Complex Variables Limit Problem(s)

wtmore

1. The problem statement, all variables and given/known data
a) [tex]\lim_{z\to 3i}\frac{z^2 + 9}{z - 3i}[/tex]
b) [tex]\lim_{z\to i}\frac{z^2 + i}{z^4 - 1}[/tex]


2. Relevant equations
????


3. The attempt at a solution
I'm assuming both of these are very, very similar, but I'm not quite sure how to solve them. I would like a method other than using ε and [itex]\delta[/itex].

If you simply plug in the limit, it's obviously indeterminate. Is there an easy method to solve these limits or is the only option to use ε and [itex]\delta[/itex]? I'm not sure how to start, any suggestions would be helpful. Thanks.

Ansatz7

Try factoring the numerator and/or denominators. It's quite simple from there.

wtmore

Wow, can't believe I didn't realize that. It helped me solve a), which I ended up getting to be 6i, but b) cannot be factored (I don't think?).
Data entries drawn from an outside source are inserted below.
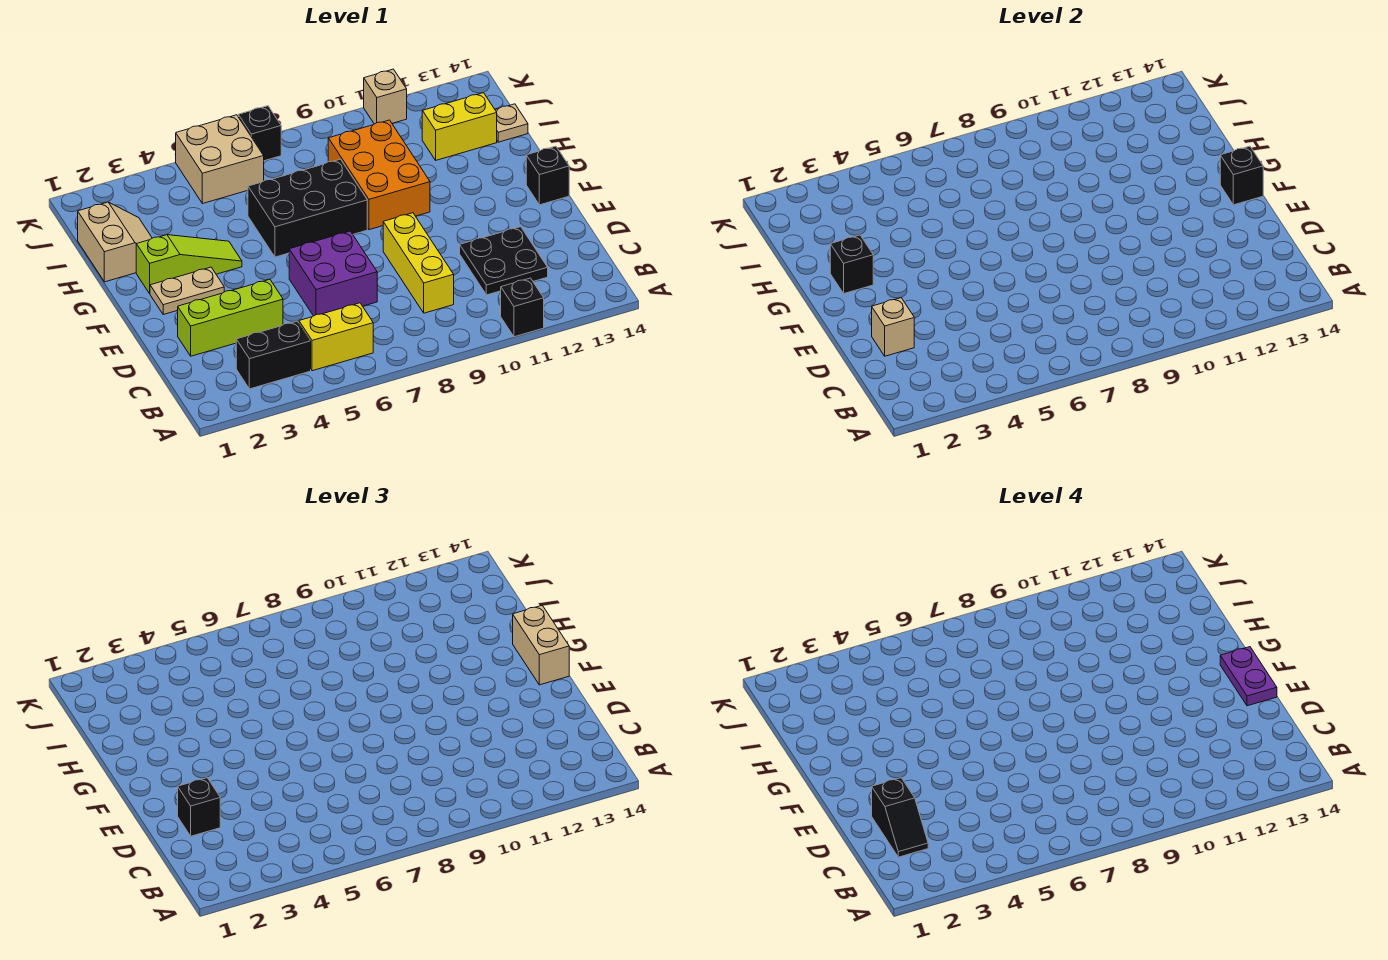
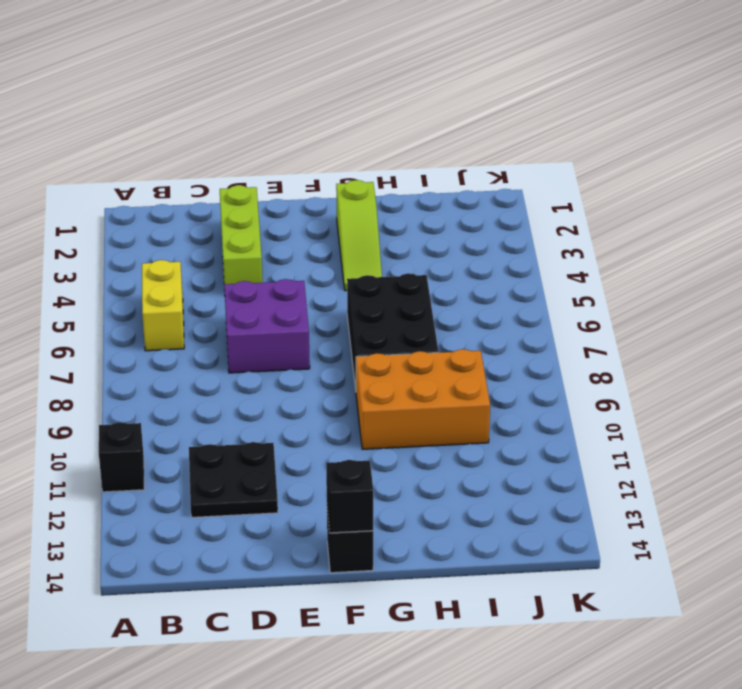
none -> black 1x2 brick [236,321,311,389]
none -> yellow 1x3 brick [383,213,454,313]
none -> tan 1x2 plate [150,267,224,314]

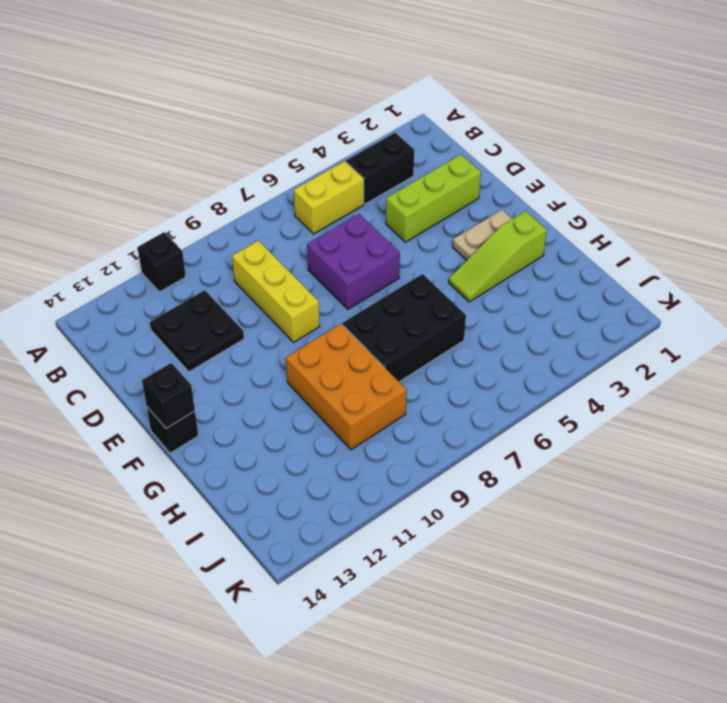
none -> tan 2x2 slope [78,202,152,282]
none -> yellow 1x2 brick [422,93,497,160]
none -> tan 1x1 plate [495,104,528,142]

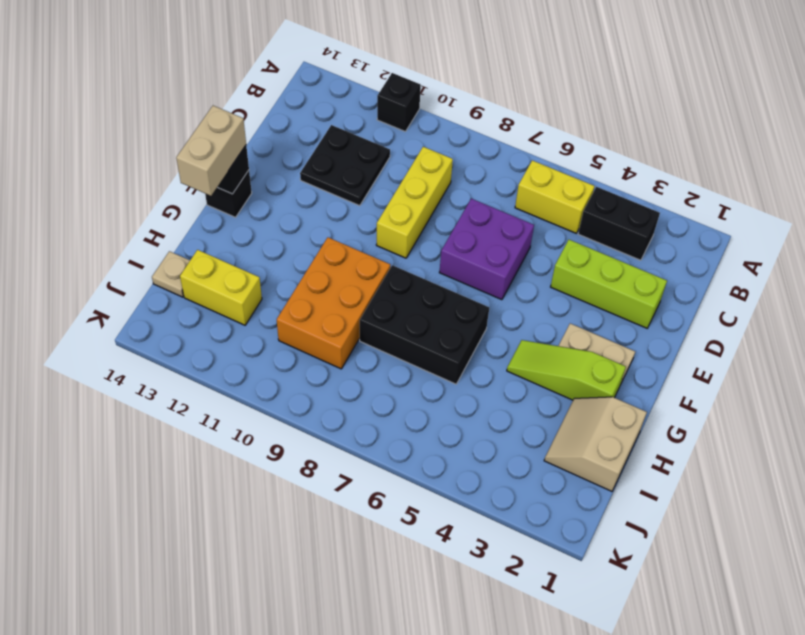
none -> tan 2x2 brick [176,115,264,204]
none -> black 1x1 brick [238,106,281,161]
none -> tan 1x1 brick [364,69,407,124]

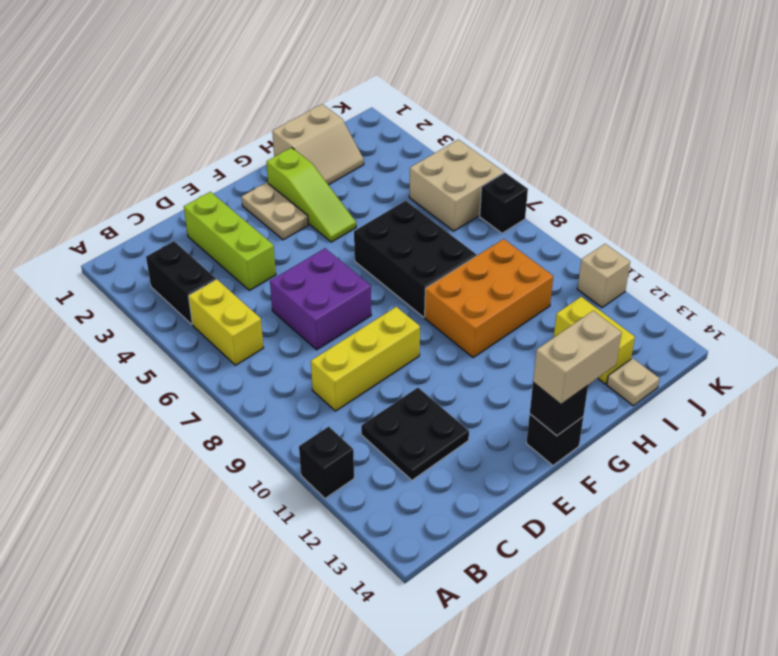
none -> tan 1x1 brick [872,298,914,356]
none -> black 1x1 brick [830,235,873,293]
none -> black 1x1 brick [178,778,220,836]

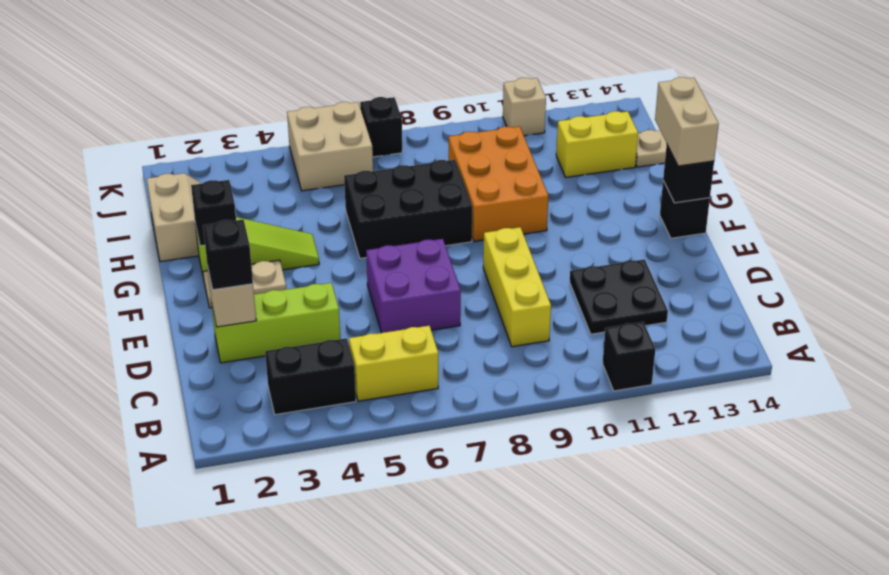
none -> black 1x2 slope [872,778,928,857]
none -> purple 1x2 plate [1220,647,1277,706]

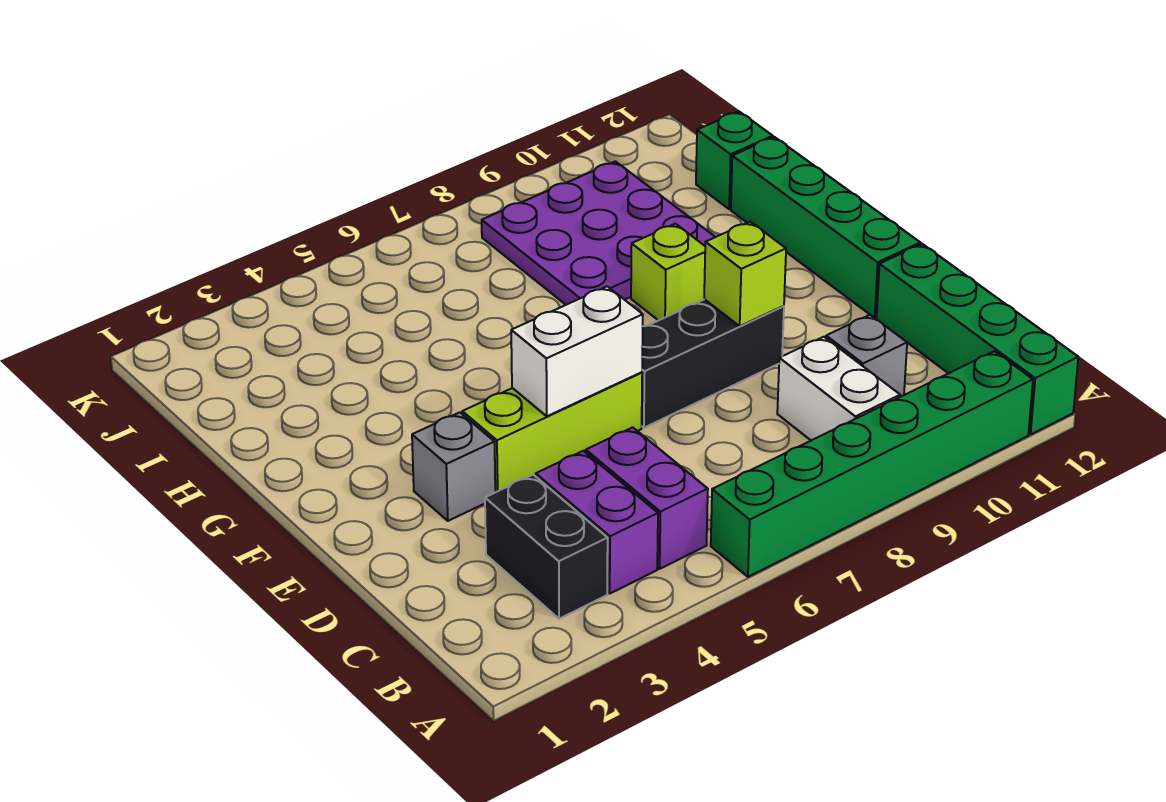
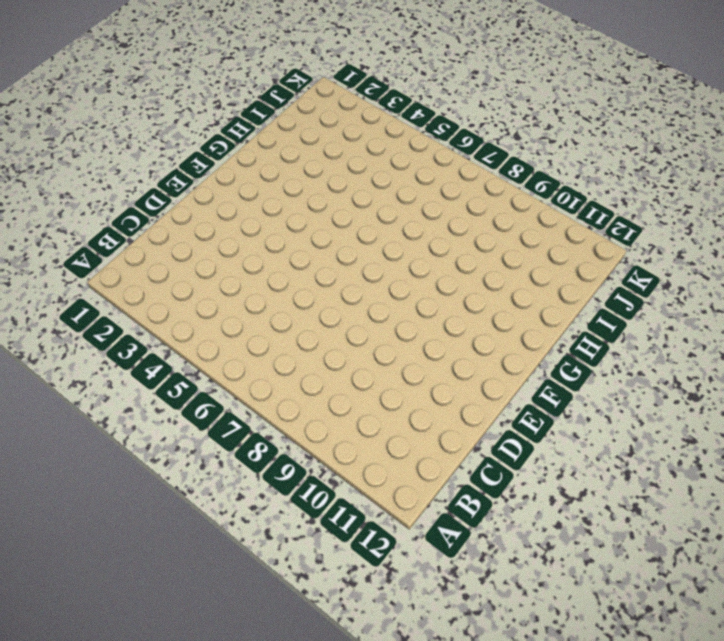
none -> green 1x6 brick [711,351,1033,577]
none -> green 1x4 brick [877,244,1078,434]
none -> black 1x2 brick [485,475,608,619]

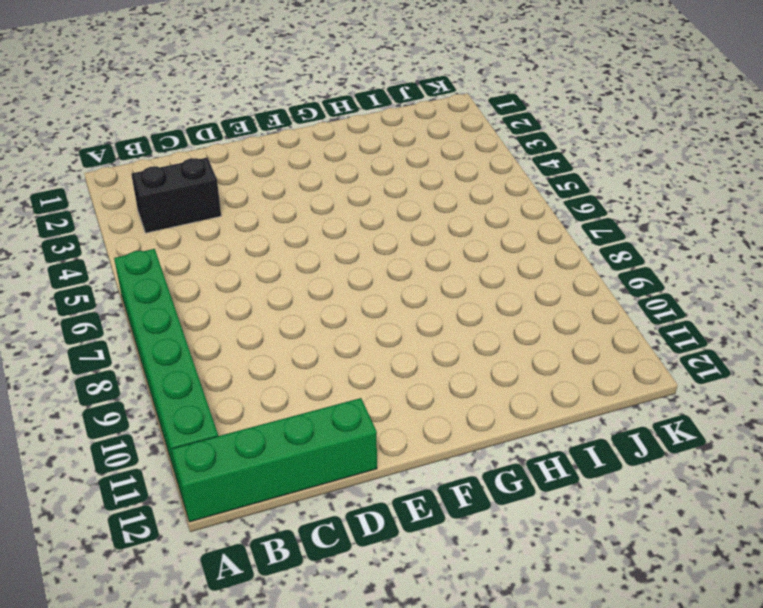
none -> purple 1x2 brick [536,451,658,593]
none -> purple 1x2 brick [586,427,708,569]
none -> white 1x2 brick [777,337,900,440]

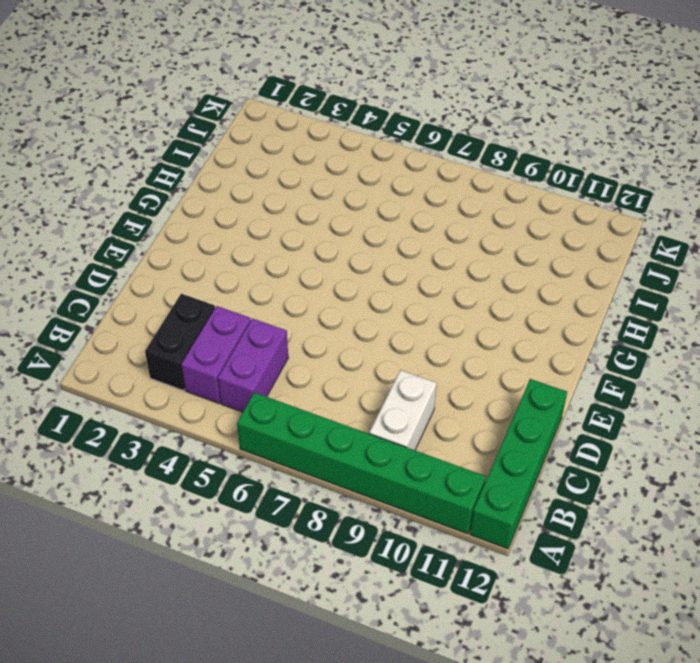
none -> grey 1x1 brick [826,315,907,397]
none -> grey 1x1 brick [412,412,495,521]
none -> lime 1x3 brick [462,372,642,492]

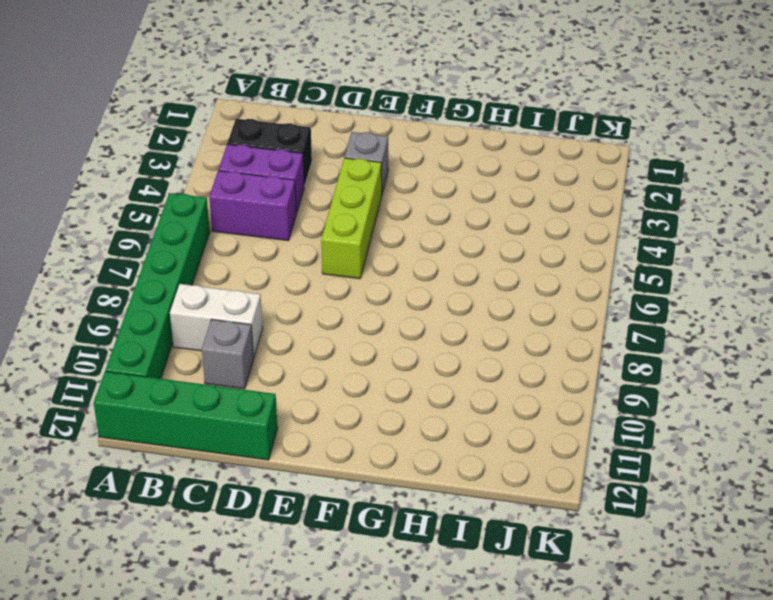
none -> black 1x3 brick [642,299,784,428]
none -> green 1x4 brick [731,137,920,318]
none -> lime 1x1 brick [631,224,705,321]

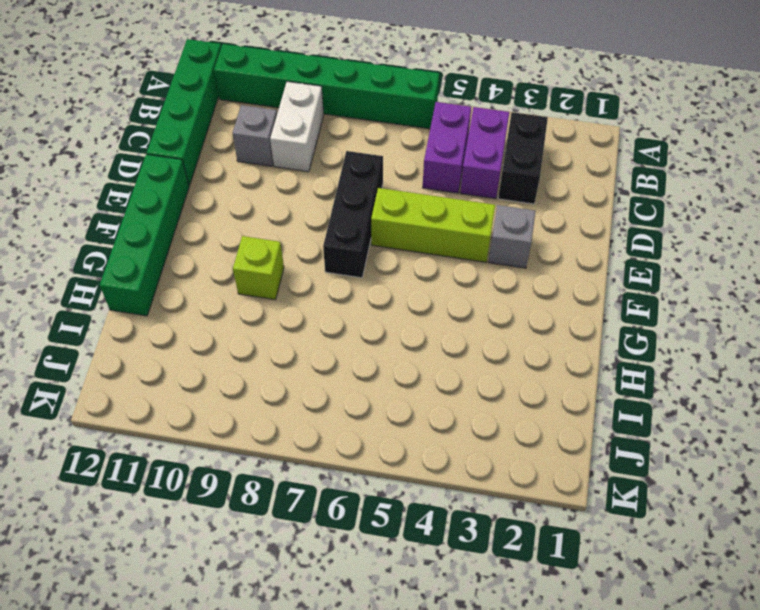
black 1x3 brick [323,151,383,278] -> black 1x3 brick turned to [642,299,784,428]
none -> purple 3x3 plate [482,161,715,305]
none -> green 1x1 brick [696,112,773,209]
none -> white 1x2 brick [511,286,643,416]

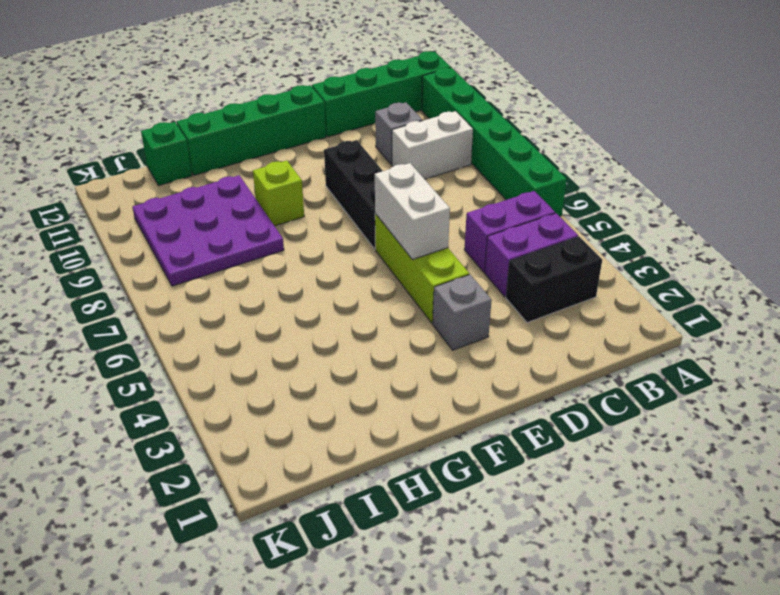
none -> lime 1x1 brick [704,222,786,326]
If it were [tex]z^4 + 1[/tex] in the denominator then I could, but I'm pretty sure I cannot factor anything in that problem?

SteveL27

The denominator is a difference of squares. Then one of the factors has the same type of factorization as (a), namely the trick that a *sum* of squares can be factored with the use of an imaginary number.

wtmore

So I have:
[tex]\frac{z^2+i}{z^4-1}=\frac{z^2+i}{(z^2-1)(z^2+1)}=\frac{z^2+i}{(z-1)(z+1)(z-i)(z+i)}[/tex]
Am I missing something in the numerator?

EDIT: Would multiplying by the numerators conjugate be beneficial?

SteveL27

Hmmm ... that didn't help. I'm stuck too now.

Dick

The second one isn't indeterminant.

wtmore

Would the answer be [itex]\pm∞[/itex]?

SteveL27

Just [itex]∞[/itex]. There's only one point at infinity in the extended complex numbers. If you think of the plane, you go to infinity when you go toward the edge of the plane in any direction. There's only one complex infinity, way out there beyond the edge of the plane.

A really nice visualization is to add a single point at infinity, and identify it with the "circumference" of the plane ... take the entire plane and fold it into a sphere, with the point at infinity at the north pole. It's called the Riemann sphere.

http://en.wikipedia.org/wiki/Riemann_sphere

Dick

Not in the complex numbers. It's a pole. Saying "does not exist" is probably safe.